[Stored items]
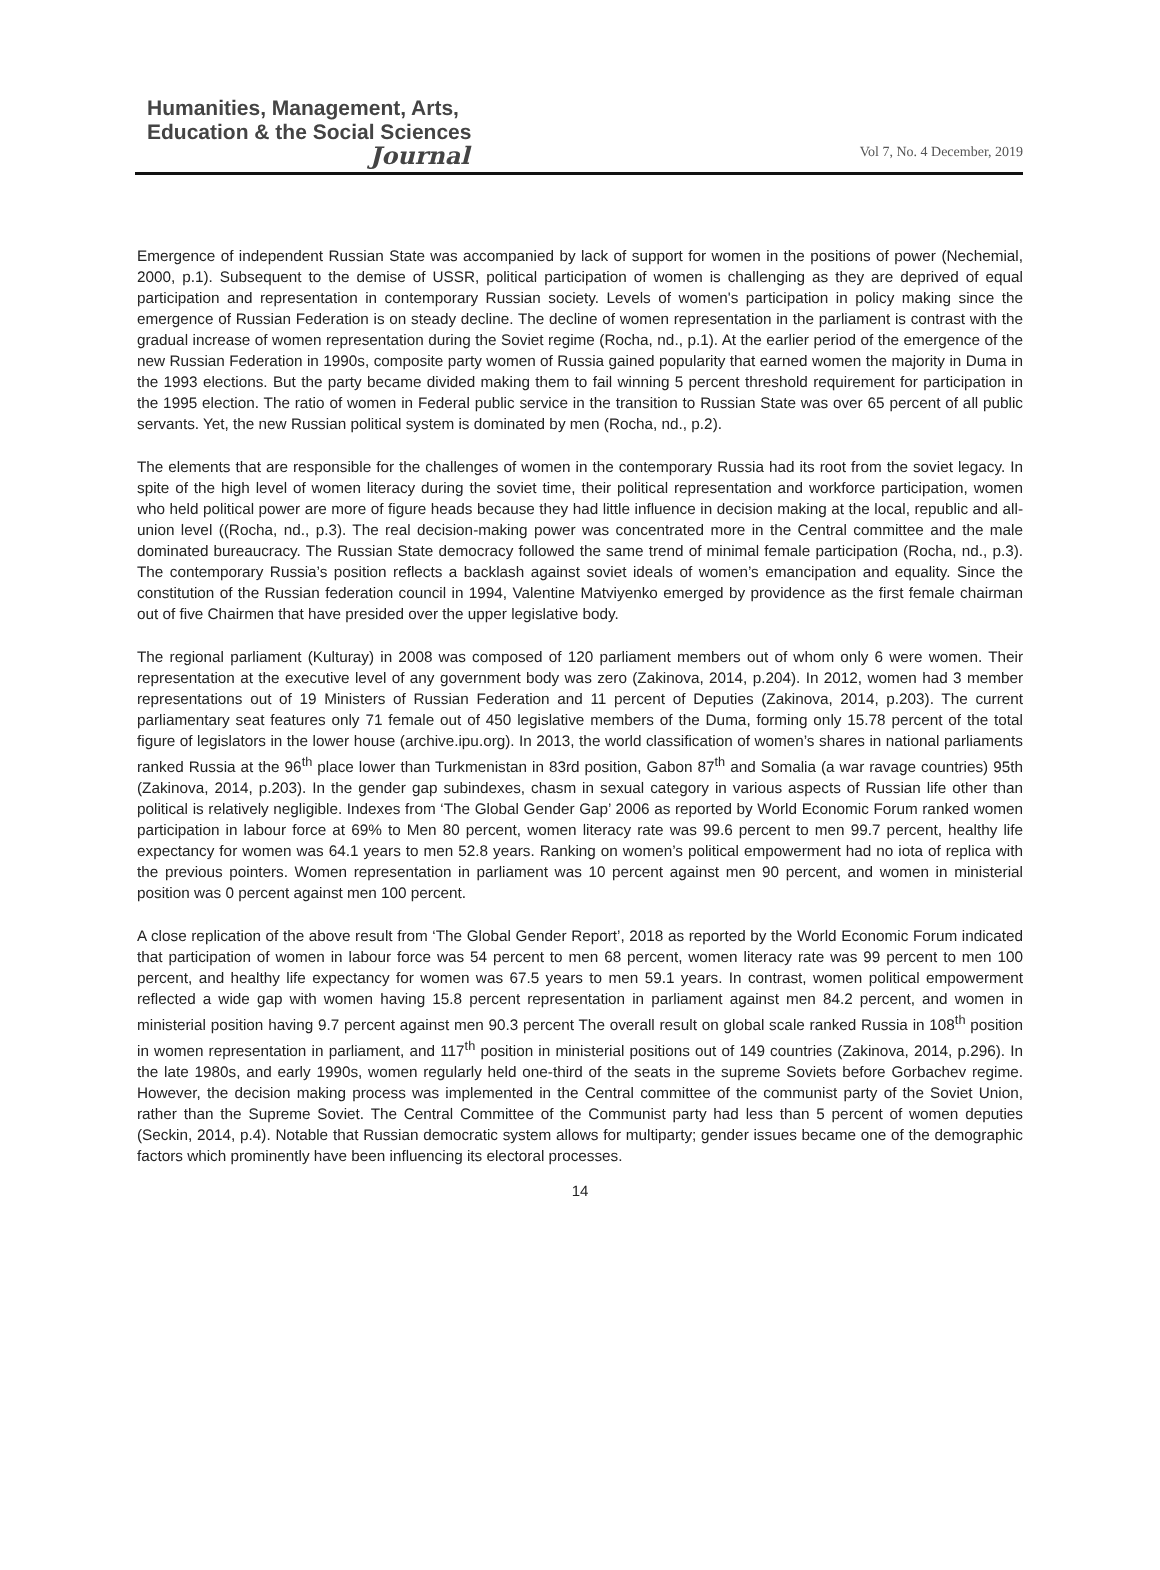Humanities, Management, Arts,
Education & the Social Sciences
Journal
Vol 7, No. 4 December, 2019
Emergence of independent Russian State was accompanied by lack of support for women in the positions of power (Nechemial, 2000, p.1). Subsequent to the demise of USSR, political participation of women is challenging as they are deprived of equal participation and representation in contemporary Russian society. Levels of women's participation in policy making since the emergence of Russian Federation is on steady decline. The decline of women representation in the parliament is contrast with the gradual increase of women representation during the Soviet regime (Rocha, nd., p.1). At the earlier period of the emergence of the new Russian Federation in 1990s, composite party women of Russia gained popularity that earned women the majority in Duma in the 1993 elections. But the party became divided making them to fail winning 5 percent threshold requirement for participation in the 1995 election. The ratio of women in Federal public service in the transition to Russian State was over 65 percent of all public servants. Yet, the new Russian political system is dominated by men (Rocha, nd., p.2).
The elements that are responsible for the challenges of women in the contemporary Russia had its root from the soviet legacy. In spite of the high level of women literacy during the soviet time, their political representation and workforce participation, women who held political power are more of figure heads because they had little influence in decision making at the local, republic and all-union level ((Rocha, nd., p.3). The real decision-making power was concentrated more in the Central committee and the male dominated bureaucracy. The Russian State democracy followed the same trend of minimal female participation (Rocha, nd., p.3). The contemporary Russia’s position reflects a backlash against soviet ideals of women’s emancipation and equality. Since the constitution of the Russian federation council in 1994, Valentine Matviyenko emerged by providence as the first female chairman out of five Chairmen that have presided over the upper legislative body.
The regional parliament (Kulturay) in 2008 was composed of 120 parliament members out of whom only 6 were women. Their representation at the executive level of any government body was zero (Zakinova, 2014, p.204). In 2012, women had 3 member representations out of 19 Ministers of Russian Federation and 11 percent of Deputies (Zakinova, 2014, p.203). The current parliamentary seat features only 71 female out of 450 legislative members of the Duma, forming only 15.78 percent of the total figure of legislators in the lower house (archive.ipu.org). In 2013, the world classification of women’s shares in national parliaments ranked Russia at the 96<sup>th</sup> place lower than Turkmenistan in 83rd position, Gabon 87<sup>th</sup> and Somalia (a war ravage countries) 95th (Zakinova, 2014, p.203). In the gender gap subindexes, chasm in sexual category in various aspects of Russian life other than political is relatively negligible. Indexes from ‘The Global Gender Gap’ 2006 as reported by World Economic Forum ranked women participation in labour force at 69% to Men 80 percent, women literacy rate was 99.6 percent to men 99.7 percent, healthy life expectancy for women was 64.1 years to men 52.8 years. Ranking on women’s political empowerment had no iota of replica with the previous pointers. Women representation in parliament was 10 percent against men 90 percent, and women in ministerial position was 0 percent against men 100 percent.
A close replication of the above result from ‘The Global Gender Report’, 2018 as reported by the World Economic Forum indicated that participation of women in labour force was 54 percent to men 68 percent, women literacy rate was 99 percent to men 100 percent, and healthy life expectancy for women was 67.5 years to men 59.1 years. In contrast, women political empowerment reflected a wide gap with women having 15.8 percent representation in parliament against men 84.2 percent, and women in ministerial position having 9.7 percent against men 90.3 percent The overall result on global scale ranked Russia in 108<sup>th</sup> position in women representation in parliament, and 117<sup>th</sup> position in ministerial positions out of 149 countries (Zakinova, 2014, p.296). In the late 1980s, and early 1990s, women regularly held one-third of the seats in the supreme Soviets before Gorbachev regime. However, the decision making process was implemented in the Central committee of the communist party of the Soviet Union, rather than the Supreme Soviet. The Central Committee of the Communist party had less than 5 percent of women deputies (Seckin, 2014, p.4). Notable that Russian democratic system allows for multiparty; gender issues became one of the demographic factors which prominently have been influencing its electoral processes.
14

...

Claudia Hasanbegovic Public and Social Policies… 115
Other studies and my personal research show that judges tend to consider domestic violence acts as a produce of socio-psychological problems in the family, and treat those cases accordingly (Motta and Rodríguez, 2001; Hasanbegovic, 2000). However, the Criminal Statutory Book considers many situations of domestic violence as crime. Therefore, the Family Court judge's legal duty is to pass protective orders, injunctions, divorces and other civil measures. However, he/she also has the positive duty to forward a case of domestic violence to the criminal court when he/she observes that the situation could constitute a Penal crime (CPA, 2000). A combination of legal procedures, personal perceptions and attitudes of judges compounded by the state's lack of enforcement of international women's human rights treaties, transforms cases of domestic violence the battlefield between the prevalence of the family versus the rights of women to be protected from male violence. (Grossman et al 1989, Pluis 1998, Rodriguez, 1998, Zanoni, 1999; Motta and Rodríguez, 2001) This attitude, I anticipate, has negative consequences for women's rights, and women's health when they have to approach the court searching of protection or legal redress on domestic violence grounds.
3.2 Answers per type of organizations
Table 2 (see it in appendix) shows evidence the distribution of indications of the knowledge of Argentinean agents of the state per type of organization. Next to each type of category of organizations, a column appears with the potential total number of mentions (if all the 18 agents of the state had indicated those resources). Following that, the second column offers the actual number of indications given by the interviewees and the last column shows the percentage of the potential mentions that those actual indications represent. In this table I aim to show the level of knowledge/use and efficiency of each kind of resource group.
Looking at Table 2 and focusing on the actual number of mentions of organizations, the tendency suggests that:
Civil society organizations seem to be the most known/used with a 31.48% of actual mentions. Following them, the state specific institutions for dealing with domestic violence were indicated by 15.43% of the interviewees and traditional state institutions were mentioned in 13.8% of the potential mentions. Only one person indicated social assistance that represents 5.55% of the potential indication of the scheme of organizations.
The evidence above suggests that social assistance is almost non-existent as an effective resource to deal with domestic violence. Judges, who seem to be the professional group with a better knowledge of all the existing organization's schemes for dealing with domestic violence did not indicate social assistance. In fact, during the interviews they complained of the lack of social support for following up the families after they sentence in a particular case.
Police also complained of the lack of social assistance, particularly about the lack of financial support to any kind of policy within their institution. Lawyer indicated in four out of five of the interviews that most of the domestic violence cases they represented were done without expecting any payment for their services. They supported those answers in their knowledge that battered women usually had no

▶ **WORK ITEM**
Among the lines of the data, identify those with the word "organizations". Copy each of them.

▶ **ANSWER FOR THE TASK**
3.2 Answers per type of organizations
Table 2 (see it in appendix) shows evidence the distribution of indications of the knowledge of Argentinean agents of the state per type of organization. Next to each type of category of organizations, a column appears with the potential total number of mentions (if all the 18 agents of the state had indicated those resources). Following that, the second column offers the actual number of indications given by the interviewees and the last column shows the percentage of the potential mentions that those actual indications represent. In this table I aim to show the level of knowledge/use and efficiency of each kind of resource group.
Looking at Table 2 and focusing on the actual number of mentions of organizations, the tendency suggests that:
Civil society organizations seem to be the most known/used with a 31.48% of actual mentions. Following them, the state specific institutions for dealing with domestic violence were indicated by 15.43% of the interviewees and traditional state institutions were mentioned in 13.8% of the potential mentions. Only one person indicated social assistance that represents 5.55% of the potential indication of the scheme of organizations.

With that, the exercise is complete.